Juventud, divino tesoro
Ya te vas para no volver
Cuando quiero llorar, no lloro
y a veces lloro sin querer.
I can you feel the depth and passion of this man.
My friend Jola called me the other day. Seems that she misses me and all of her friends who have moved away. Some would cynically say that she should nor miss her friends especially her male ones since she is happily married and has a small child. Very often single people take our married friends for granted. I have been very guilty of that charge. Speaking to Jola brings me back to earth, because she, "wears her feelings on her sleeves", (she is both honest with her feelings and she shares them openly with me). What is sometimes lost to me is that we are all human and thus capable of a full range of emotions....marriage does not change that fact. Love can take many different forms and levels. I see Jola as a sister..I have a brotherly love for her. She has kept in contact with me after three years. Prior to that time I taught her English for about one year. I was always at ease with her and she with me. In fact, all of my best female friends are married. I think that they have none of the hang ups of single women..their emotional lives are much more settled and predictable. Brenda is a good example of this. She was a widow who became like an Aunt to me at work. She has a small dog as her home companion and she was content to give me advice and to call me, "Artful". She missed her husband dearly and she missed me when I left Trinidad to go study in the US. She would often say that she loved me. Her love for me was motherly. Brenda and Jola couldn't be more different in age, looks, upbringing and culture. However, I love them as my friends and perhaps I will love them like that till the day I die. The same is true for Sweetie, (where ever she is).

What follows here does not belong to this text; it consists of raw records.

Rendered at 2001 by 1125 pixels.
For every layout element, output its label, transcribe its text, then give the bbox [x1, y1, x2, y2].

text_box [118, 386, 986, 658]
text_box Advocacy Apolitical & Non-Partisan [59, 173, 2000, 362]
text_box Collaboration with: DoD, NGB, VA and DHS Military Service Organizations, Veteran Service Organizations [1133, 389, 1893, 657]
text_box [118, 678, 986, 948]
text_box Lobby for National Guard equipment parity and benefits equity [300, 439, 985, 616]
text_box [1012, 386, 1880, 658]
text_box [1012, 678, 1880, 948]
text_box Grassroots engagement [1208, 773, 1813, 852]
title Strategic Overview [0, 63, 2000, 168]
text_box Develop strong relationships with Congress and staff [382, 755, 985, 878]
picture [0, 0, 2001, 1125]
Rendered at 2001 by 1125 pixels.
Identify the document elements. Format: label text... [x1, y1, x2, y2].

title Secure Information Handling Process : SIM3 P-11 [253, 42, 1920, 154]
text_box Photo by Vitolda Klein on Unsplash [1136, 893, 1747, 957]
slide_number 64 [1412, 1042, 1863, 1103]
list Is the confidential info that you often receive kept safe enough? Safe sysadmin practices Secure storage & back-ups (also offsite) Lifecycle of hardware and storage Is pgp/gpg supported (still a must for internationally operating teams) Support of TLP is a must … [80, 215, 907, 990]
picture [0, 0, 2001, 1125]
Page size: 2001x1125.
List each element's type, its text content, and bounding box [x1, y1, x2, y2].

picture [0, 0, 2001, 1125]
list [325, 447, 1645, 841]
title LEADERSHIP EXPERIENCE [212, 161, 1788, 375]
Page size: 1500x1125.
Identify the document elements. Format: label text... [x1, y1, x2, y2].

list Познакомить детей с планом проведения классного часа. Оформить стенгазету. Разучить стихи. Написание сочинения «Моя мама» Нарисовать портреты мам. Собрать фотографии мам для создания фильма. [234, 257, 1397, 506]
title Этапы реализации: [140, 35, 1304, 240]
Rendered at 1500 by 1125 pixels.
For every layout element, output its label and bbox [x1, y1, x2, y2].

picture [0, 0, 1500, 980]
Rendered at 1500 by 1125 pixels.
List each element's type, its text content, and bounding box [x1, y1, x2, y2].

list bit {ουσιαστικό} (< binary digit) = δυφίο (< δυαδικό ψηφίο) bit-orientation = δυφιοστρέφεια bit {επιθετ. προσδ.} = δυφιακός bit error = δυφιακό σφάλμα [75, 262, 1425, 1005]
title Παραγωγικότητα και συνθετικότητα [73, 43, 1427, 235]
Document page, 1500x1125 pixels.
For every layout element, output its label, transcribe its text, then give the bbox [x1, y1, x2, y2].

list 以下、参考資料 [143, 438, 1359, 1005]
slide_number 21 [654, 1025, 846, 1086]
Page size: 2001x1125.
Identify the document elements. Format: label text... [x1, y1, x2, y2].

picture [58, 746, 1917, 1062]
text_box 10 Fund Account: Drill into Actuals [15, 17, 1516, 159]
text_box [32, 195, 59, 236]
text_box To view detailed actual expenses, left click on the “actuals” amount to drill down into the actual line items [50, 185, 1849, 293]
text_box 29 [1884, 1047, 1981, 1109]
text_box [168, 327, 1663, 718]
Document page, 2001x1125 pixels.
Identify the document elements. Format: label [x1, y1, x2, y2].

Many of my male friends equate love with sex...how simple is that! They feel that you have to have sex with a women to love her or she couldn't possibly love you if she did not sleep with you. Some thought I was a fool not to have made a pass at Jola. I think that they are wrong. My feeling is that the strongest form of love is hardly sexual...older couples can tell you that if you listen. Sex is one of the manifestations of love, but love can be manifested in many other different ways. For example, love for me can be the mist in the mountains, a red rose recently wet by spring rain, a smile, a hug, a show of kindness or a new born lamb bleating.